House Speaker John Boehner is pushing back on reports he has lost confidence in Transportation and Infrastructure Committee Chairman John Mica's (R-Fla.) ability to shepherd a controversial transportation bill through the lower chamber.

Mica is a long-time congressman from Florida who has led the House Transportation Committee since 2010. He pushed a proposal for a five-year, $260 billion highway bill through the divided Transportation and Infrastructure Committee last month on a party-line vote that followed a marathon 18-hour hearing.

Congressional Quarterly reported Tuesday that Mica has been removed from control of the transportation bill after the measure has floundered in the House amid complaints from conservatives that it spends too much on roads and bridges, and criticism from Democrats that it does not spend enough. 

But a spokesman for Boehner said Tuesday afternoon that the Speaker "continues to have every confidence in Chairman Mica, and totally supports his continuing efforts to pass a transportation bill with key reforms including a link to expanded American energy supply — and no earmarks.”

The issue could be a moot point, however — separately on Tuesday, Boehner acknowledged the House might have to take up whatever transportation legislation emerges from the Senate, where a plan to spend $109 billion on road and transit projects over two years is seen as a more bipartisan approach than Mica and Boehner's proposal in the House.

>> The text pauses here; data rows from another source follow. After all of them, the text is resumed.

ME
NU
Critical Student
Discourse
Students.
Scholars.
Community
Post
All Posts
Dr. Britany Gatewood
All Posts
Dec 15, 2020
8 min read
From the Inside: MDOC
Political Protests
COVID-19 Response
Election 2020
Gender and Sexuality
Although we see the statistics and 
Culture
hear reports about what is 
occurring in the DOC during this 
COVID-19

Democrats have lined up in opposition to the transportation bill in the House, opposing both its cuts to public transportation funding and Boehner's plan to tie infrastructure spending to increased domestic oil drilling. Boehner had suggested he would scale back the transportation measure and reinstate the public transportation funding, but he said members of the GOP caucus still did not like the measure.

Asked Tuesday if the House might vote on the Senate's two-year, $109 billion reauthorization for transportation programs, Boehner replied: “That is an option.”

The Senate, however, failed to approve a procedural motion to move toward final passage of the transportation bill Tuesday.